Réalisé par la rédaction parisienne

Le dossier consacré au chef-lieu de la Loire-Atlantique fait 13 pages et demie si l'on ôte les publicités, ainsi que la page de garde qui reprend strictement la Une. Il a été réalisé par Audrey Emery et Baudouin Eschapasse, tous deux journalistes au service "Villes" de la rédaction parisienne du Point. Gilles Pudolowski, critique gastronomique, s'est occupé de la partie consacrée aux restaurants et cafés nantais.

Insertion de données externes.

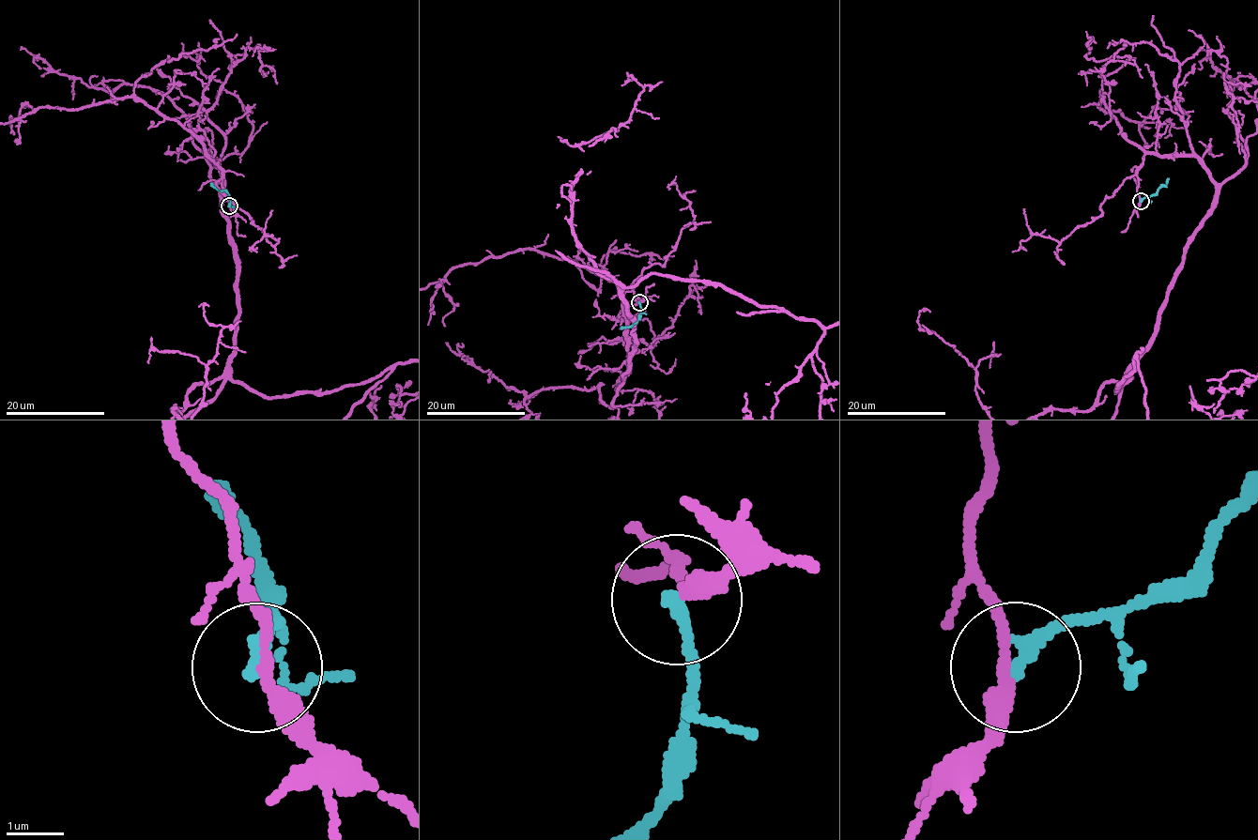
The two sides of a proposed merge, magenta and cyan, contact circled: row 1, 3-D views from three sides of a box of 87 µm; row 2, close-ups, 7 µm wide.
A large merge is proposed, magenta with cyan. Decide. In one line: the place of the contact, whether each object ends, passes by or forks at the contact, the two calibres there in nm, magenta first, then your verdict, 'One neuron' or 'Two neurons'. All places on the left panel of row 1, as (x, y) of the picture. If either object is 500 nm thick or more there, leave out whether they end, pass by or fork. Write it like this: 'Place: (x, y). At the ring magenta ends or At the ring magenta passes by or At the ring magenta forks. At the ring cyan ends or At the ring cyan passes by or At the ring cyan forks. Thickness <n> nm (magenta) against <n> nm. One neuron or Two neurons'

Tout a t-il été fait depuis Paris ? "Nous sommes venus sur place pour réaliser notre enquête" répond Audrey Emery, tout en précisant qu'elle se rend régulièrement à Nantes et que son collègue Baudouin Eschapasse est Nantais d'origine. Coïncidence, Philippe Dossal, pigiste sur les bords de Loire pour Le Point depuis 12 ans a été brutalement congédié par la direction de l'hebdomadaire mi-juin (lire sur son blog "De l'art de virer un journaliste").

Et les sujets qui fâchent ?

Venons-en aux articles. Les titres, plus que les contenus, interpellent : "La cité star du numérique", "Ici, on invente la santé du futur", "Ce que le monde nous envie", "Quand Nantes fait mieux que Paris"...etc. Même Nantes Passion, le bulletin mensuel d'information municipal, est rarement aussi dithyrambique. Mais pour Audrey Emery "enquêter sur ce que Paris peut envier à Nantes nous semblait être une nouvelle façon de traiter du dynamisme de la métropole".

Les grands dossiers qui font débat localement sont eux absents : Notre-Dame-des-Landes, franchissement de la Loire, déménagements du CHU et du MIN, rapport coût/retombées de la politique culturelle ou encore difficultés dans les transports. Au Point on précise que les sujets qui fâchent ont été "largement traité dans deux précédents numéros". Les chiffres de tirages et de ventes de ce numéro spécial ne nous ont pas été communiqués (publié en ligne par le Club de la presse de Nantes Atlantique).